The newspaper said that central banks have the task of limiting further instability and ensuring that high inflation is not entrenched, noting that raising the interest rate by banks to control inflation led to an increase in high borrowing costs, which harmed developing countries that had accumulated huge debts. As a result of dealing with the pandemic and rising food and energy prices, which were exacerbated by the strength of the dollar.
She stated that about 60% of low-income countries are at high risk of debt distress or are already in distress. The poorest countries also face their largest external debt service bills in 25 years.
The newspaper pointed out that the high debt burdens complicate the task of developing countries, which need large sums of money annually to reduce emissions and deal with the damage caused by climate change, explaining that strengthening efforts to address global warming is crucial to prevent people in poor countries from falling into poverty. , and drive growth and job creation, warning of geopolitical risks undermining global prospects
The newspaper also referred to what the International Monetary Fund said that the long-term cost of fragmentation of trade, as a result of tensions between the United States and China, may reach about 7% of global GDP, adding that the barriers to trade, investment and technology transfer would limit growth, particularly in poor countries.

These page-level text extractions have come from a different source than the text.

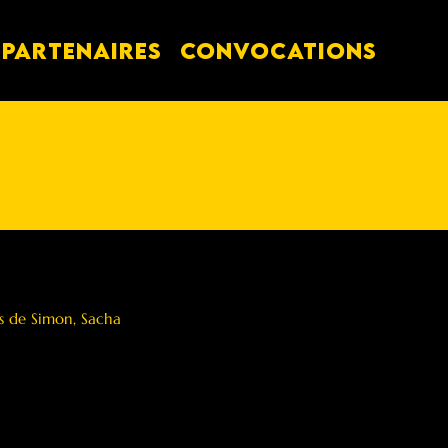
PARTENAIRES
Convocations
ts de Simon, Sacha 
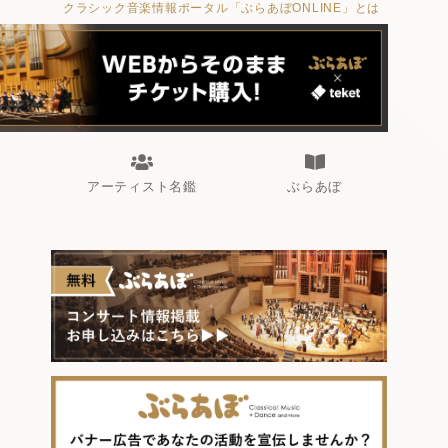
クラシック音楽情報ポータル「ぶらあぼONLINE」とは
アーティスト名鑑
ぶらあぼ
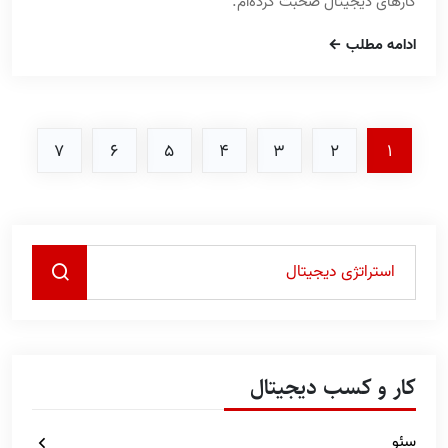
کارهای دیجیتال صحبت کرده‌ام.
ادامه مطلب
7
6
5
4
3
2
1
کار و کسب دیجیتال
سئو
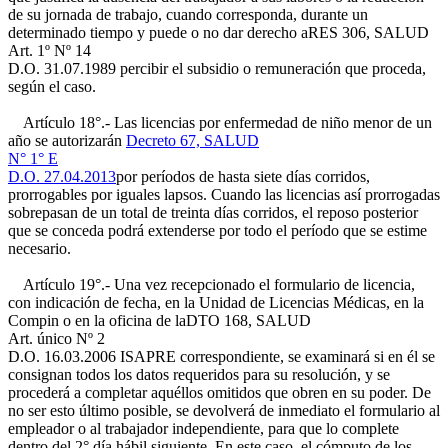
de su jornada de trabajo, cuando corresponda, durante un
determinado tiempo y puede o no dar derecho a
RES 306, SALUD
Art. 1º Nº 14
D.O. 31.07.1989
percibir el subsidio o remuneración que proceda,
según el caso.
Artículo 18°.- Las licencias por enfermedad de niño menor de un
año se autorizarán
Decreto 67, SALUD
N° 1° E
D.O. 27.04.2013
por períodos de hasta siete días corridos,
prorrogables por iguales lapsos. Cuando las licencias así prorrogadas
sobrepasan de un total de treinta días corridos, el reposo posterior
que se conceda podrá extenderse por todo el período que se estime
necesario.
Artículo 19°.- Una vez recepcionado el formulario de licencia,
con indicación de fecha, en la Unidad de Licencias Médicas, en la
Compin o en la oficina de la
DTO 168, SALUD
Art. único Nº 2
D.O. 16.03.2006
ISAPRE correspondiente, se examinará si en él se
consignan todos los datos requeridos para su resolución, y se
procederá a completar aquéllos omitidos que obren en su poder. De
no ser esto último posible, se devolverá de inmediato el formulario al
empleador o al trabajador independiente, para que lo complete
dentro del 2° día hábil siguiente. En este caso, el cómputo de los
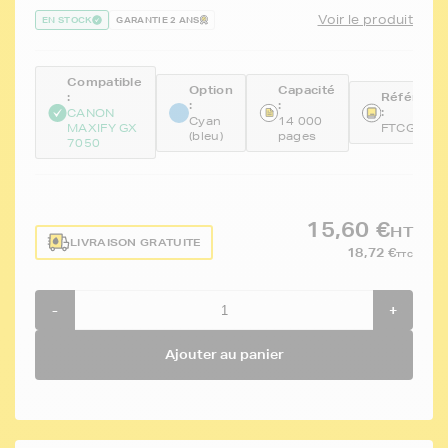
Voir le produit
EN STOCK
GARANTIE 2 ANS
Compatible
Option
Capacité
:
Référenc
:
:
:
CANON
Cyan
14 000
MAXIFY GX
FTCGI56C
(bleu)
pages
7050
15,60 €
HT
LIVRAISON GRATUITE
18,72 €
TTC
-
+
Ajouter au panier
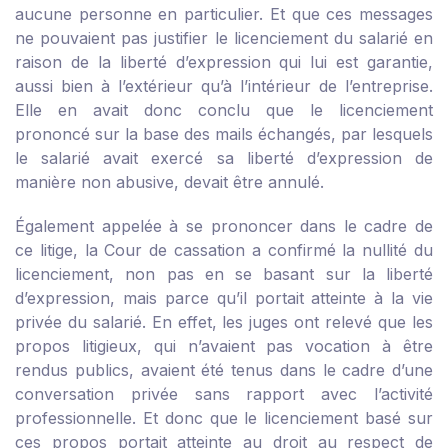
aucune personne en particulier. Et que ces messages
ne pouvaient pas justifier le licenciement du salarié en
raison de la liberté d’expression qui lui est garantie,
aussi bien à l’extérieur qu’à l’intérieur de l’entreprise.
Elle en avait donc conclu que le licenciement
prononcé sur la base des mails échangés, par lesquels
le salarié avait exercé sa liberté d’expression de
manière non abusive, devait être annulé.
Également appelée à se prononcer dans le cadre de
ce litige, la Cour de cassation a confirmé la nullité du
licenciement, non pas en se basant sur la liberté
d’expression, mais parce qu’il portait atteinte à la vie
privée du salarié. En effet, les juges ont relevé que les
propos litigieux, qui n’avaient pas vocation à être
rendus publics, avaient été tenus dans le cadre d’une
conversation privée sans rapport avec l’activité
professionnelle. Et donc que le licenciement basé sur
ces propos portait atteinte au droit au respect de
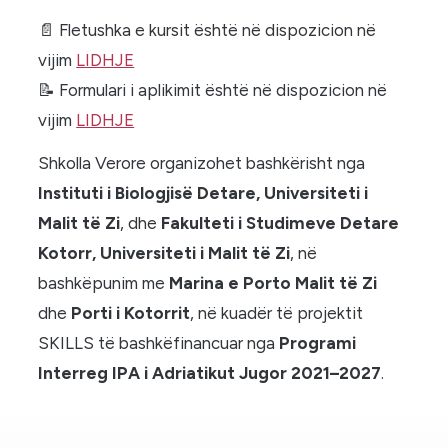
📄 Fletushka e kursit është në dispozicion në
vijim
LIDHJE
📝 Formulari i aplikimit është në dispozicion në
vijim
LIDHJE
Shkolla Verore organizohet bashkërisht nga
Instituti i Biologjisë Detare, Universiteti i
Malit të Zi
, dhe
Fakulteti i Studimeve Detare
Kotorr, Universiteti i Malit të Zi
, në
bashkëpunim me
Marina e Porto Malit të Zi
dhe
Porti i Kotorrit
, në kuadër të projektit
SKILLS të bashkëfinancuar nga
Programi
Interreg IPA i Adriatikut Jugor 2021–2027
.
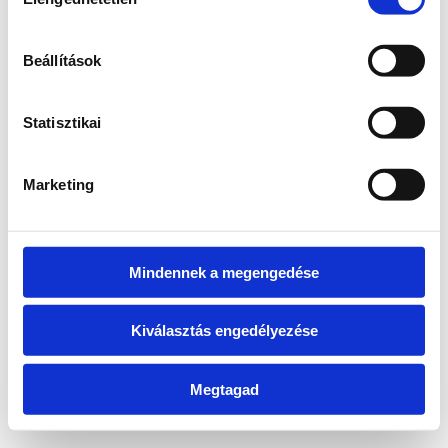
kiválasztása
information)
.
Beállítások
Statisztikai
Marketing
Mindennek a megengedése
Kiválasztás engedélyezése
Megtagad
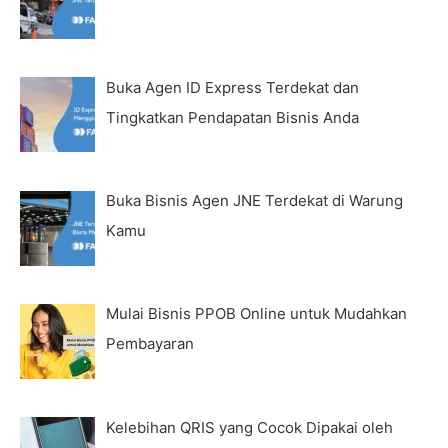
Buka Agen ID Express Terdekat dan
Tingkatkan Pendapatan Bisnis Anda
Buka Bisnis Agen JNE Terdekat di Warung
Kamu
Mulai Bisnis PPOB Online untuk Mudahkan
Pembayaran
Kelebihan QRIS yang Cocok Dipakai oleh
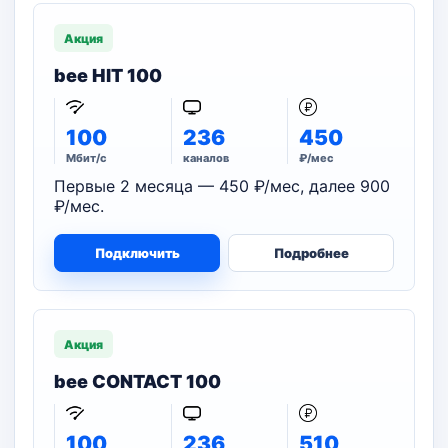
Акция
bee HIT 100
100
236
450
Мбит/с
каналов
₽/мес
Первые 2 месяца — 450 ₽/мес, далее 900
₽/мес.
Подключить
Подробнее
Акция
bee CONTACT 100
100
236
510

And she believed that policy makers should work to mitigate these aforementioned risks, and that regulators should remain vigilant against the spillover effects of high interest rates, and the recent banking crisis should also be a wake-up call to improve banking and non-banking regulations.

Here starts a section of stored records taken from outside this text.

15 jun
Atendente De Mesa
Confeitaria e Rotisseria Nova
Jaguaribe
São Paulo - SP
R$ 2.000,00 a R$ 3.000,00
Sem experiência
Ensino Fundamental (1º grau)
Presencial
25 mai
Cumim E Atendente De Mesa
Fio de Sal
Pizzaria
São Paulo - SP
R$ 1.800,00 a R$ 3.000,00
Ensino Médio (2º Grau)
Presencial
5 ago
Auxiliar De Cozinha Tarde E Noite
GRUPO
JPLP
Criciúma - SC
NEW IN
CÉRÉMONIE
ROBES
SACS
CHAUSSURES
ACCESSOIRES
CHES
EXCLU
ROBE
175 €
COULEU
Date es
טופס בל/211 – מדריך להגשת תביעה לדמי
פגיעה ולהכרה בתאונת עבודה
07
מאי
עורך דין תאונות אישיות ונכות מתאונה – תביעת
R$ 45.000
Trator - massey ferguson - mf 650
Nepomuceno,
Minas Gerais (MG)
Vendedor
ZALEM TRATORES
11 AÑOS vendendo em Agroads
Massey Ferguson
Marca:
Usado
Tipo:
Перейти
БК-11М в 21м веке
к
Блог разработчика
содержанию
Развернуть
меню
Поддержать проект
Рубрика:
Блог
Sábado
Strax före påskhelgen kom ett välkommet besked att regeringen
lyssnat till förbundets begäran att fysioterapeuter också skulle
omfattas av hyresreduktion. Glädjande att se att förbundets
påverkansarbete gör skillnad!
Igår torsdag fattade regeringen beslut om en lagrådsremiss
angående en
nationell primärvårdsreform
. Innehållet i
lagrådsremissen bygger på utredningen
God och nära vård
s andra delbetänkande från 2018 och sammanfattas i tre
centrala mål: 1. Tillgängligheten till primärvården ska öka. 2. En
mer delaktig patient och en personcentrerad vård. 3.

The newspaper concluded its article by saying that the complex challenges facing countries require an ambitious and cooperative global response. This week’s meetings are a crucial moment to start that, in reference to the spring meetings of the International Monetary Fund and the World Bank that began yesterday and extend for a full week in Washington, in light of a charged atmosphere between the need for action. Reforms, successive crises, and economic slowdown.
The International Monetary Fund has slightly lowered its global growth forecast for 2023 with the slowdown in interest rate hikes, but warned that severe financial system disruptions would lead to production cuts to levels close to stagnation.
In its latest World Economic Outlook report, the International Monetary Fund stated that the risks of contagion in the banking system were contained through strong policy measures after the collapse of two US banks and the forced merger of Credit Suisse. The unrest added to the uncertainty created by rising inflation and the spillover effects of Russia’s war in Ukraine.
“With the recent increase in financial market volatility, uncertainty surrounding the global economic outlook has increased,” the International Monetary Fund said, at the outset of the joint spring meetings with the World Bank in Washington.
The fund added that “uncertainty increases and the balance of risks shifts strongly to a downward trend when the financial sector is unstable.”
The International Monetary Fund now expects global real GDP growth of 2.8% in 2023 and 3% in 2024, down sharply from 3.4% growth in 2022 as a result of monetary tightening.